Last Modified: 03 Jan 2011 11:06 GMT
Police detained over 100 people in Moscow and Saint Petersburg during demonstrations on December 31, 2010 [EPA]

Boris Nemtsov, a leader in the Russian opposition movement and a former first deputy prime minister, was sentenced to 15 days in prison by a Moscow court on Sunday.

Nemtsov was arrested along with two other opposition leaders for disobeying police while taking part in an unsanctioned New Year's Eve opposition rally.

"This is an absolute disgrace," Nemtsov told Moscow radio after his sentencing.

Yevgeny Chernousov, Nemtsov's lawyer, dismissed the charges as groundless, voicing the court's unfair selective process in deciding what evidence it wants to believe.

"It astonished us how easily the court used a variety of far-fetched arguments to deny the evidences of 13 people who were near Nemtsov and who saw everything [during the rally]," Chernousov said.

"At the same time it [the court] accepted the evidences of two policemen."

City authorities allowed the protesters to assemble on a small section of a central Moscow square a few blocks from the Kremlin.
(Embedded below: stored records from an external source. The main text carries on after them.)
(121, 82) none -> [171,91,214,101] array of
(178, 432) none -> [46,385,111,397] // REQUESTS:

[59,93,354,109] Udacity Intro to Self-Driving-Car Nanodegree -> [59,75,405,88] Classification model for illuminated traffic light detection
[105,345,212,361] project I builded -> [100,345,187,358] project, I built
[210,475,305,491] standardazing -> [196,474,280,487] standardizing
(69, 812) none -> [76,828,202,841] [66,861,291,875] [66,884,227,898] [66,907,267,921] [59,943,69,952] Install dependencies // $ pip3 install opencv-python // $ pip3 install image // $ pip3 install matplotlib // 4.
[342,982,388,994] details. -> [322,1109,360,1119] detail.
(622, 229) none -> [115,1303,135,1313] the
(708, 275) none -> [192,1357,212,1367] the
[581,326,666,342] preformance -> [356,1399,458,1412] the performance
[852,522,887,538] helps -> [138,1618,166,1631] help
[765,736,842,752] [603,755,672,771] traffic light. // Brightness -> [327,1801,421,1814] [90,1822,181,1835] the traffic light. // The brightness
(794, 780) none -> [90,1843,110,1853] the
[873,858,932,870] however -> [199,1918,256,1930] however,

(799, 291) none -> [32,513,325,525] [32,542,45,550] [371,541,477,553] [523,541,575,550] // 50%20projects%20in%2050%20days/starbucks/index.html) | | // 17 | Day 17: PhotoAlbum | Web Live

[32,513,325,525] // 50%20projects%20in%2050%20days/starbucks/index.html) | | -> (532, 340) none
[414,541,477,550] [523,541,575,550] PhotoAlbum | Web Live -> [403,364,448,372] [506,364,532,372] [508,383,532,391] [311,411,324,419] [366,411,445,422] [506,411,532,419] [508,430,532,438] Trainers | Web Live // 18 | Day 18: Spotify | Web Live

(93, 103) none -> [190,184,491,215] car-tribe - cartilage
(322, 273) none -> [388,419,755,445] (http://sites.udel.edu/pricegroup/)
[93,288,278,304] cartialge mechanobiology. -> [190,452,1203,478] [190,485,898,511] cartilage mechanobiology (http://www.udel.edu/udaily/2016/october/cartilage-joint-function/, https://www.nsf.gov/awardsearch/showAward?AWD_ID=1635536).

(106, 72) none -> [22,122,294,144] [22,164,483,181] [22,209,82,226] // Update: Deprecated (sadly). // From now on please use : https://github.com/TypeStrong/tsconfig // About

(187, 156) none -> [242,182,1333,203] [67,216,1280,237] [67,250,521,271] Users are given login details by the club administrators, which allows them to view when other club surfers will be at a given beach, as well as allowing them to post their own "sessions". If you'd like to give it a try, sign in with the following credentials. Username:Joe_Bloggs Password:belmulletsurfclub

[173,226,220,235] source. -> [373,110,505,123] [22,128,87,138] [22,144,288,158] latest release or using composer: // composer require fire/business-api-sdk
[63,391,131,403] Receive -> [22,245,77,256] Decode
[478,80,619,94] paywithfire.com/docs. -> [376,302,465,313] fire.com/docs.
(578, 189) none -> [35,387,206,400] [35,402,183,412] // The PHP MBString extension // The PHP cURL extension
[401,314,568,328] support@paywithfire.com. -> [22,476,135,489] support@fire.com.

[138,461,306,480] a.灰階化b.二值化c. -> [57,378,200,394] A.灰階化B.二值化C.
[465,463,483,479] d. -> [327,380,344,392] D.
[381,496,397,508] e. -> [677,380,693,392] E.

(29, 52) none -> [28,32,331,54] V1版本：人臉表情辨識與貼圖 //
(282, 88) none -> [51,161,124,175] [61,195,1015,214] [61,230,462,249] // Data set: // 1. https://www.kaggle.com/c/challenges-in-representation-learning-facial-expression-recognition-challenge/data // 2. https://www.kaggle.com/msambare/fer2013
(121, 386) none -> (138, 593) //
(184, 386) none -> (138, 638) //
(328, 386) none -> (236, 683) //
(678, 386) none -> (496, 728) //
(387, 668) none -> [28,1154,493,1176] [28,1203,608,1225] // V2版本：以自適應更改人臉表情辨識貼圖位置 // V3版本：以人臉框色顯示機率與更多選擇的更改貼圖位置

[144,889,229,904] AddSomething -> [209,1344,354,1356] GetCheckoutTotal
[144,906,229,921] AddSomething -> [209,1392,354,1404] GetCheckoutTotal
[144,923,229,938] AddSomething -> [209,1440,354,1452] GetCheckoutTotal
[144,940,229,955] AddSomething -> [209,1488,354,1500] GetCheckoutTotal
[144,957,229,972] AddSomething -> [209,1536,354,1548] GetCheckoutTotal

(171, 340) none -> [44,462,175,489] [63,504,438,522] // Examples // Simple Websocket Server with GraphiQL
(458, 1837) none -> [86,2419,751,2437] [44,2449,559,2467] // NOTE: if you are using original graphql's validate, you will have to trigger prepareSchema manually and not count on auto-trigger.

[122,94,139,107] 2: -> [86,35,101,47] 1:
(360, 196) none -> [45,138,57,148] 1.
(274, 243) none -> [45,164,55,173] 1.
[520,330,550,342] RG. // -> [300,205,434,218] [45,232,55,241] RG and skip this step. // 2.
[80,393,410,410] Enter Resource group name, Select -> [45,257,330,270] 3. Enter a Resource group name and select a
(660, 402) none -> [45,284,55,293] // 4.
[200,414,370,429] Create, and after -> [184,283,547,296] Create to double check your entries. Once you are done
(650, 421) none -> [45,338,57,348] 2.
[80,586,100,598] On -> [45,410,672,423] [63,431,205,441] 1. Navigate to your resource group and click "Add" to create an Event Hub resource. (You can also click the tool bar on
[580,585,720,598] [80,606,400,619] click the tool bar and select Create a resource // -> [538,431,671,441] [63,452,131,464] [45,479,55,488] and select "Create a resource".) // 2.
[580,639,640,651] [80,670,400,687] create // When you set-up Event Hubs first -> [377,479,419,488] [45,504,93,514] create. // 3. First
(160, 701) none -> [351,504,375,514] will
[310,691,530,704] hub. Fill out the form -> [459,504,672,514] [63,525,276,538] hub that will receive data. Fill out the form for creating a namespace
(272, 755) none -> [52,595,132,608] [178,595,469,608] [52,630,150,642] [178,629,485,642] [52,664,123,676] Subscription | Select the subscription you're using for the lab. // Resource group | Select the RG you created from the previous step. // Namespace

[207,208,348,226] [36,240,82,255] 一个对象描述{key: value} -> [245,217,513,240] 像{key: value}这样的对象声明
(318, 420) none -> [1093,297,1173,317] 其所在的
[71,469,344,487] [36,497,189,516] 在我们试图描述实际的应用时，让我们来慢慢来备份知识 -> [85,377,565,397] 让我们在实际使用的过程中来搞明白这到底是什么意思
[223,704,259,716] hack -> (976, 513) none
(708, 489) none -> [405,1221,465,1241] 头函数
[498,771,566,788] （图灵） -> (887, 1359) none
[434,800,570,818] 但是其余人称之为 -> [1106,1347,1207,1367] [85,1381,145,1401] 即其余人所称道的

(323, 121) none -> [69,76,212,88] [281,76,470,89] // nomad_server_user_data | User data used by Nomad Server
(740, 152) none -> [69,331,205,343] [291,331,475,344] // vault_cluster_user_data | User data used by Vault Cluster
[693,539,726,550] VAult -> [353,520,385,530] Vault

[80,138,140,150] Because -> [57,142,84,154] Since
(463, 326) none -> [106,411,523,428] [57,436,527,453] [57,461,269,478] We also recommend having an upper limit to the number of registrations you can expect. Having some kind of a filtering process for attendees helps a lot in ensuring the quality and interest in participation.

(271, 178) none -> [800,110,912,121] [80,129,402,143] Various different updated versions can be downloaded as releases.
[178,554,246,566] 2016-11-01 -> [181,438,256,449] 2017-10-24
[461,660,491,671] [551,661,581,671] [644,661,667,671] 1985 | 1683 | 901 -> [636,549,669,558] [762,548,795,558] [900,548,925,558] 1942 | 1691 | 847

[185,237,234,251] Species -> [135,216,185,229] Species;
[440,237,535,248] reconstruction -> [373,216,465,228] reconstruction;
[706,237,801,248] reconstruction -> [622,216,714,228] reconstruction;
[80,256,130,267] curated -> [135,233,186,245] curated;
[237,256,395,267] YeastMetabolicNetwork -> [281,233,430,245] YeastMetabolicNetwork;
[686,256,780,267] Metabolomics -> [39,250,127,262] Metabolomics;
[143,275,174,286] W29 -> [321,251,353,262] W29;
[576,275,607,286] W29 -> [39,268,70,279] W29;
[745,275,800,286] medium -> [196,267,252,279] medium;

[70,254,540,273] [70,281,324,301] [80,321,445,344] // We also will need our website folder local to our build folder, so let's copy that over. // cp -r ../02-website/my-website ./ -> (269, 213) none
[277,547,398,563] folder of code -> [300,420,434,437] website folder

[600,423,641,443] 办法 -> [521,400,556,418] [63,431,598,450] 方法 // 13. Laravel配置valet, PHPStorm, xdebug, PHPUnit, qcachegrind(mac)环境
But Russian reports said Nemtsov and a group of other opposition leaders tried to break through the police ranks, leading to their immediate arrest.

The rally was one of many in a series of traditional end-of-month demonstrations called by opposition leaders to assert Article 31 of Russia's constitution, which grants Russians freedom of assembly.

Moscow police detained over 100 people in Moscow and Saint Petersburg during the New Year's Eve protests.

Nemtsov's arrest came just days after Kremlin critic and former oil tycoon Mikhail Khodorkovsky's jail sentence was extended by six years.

Khodorkovsky's arrest was the first time in several years that an opposition leader had been imprisoned, a sign of the government's harsher stance against those who question the Kremlin's policies.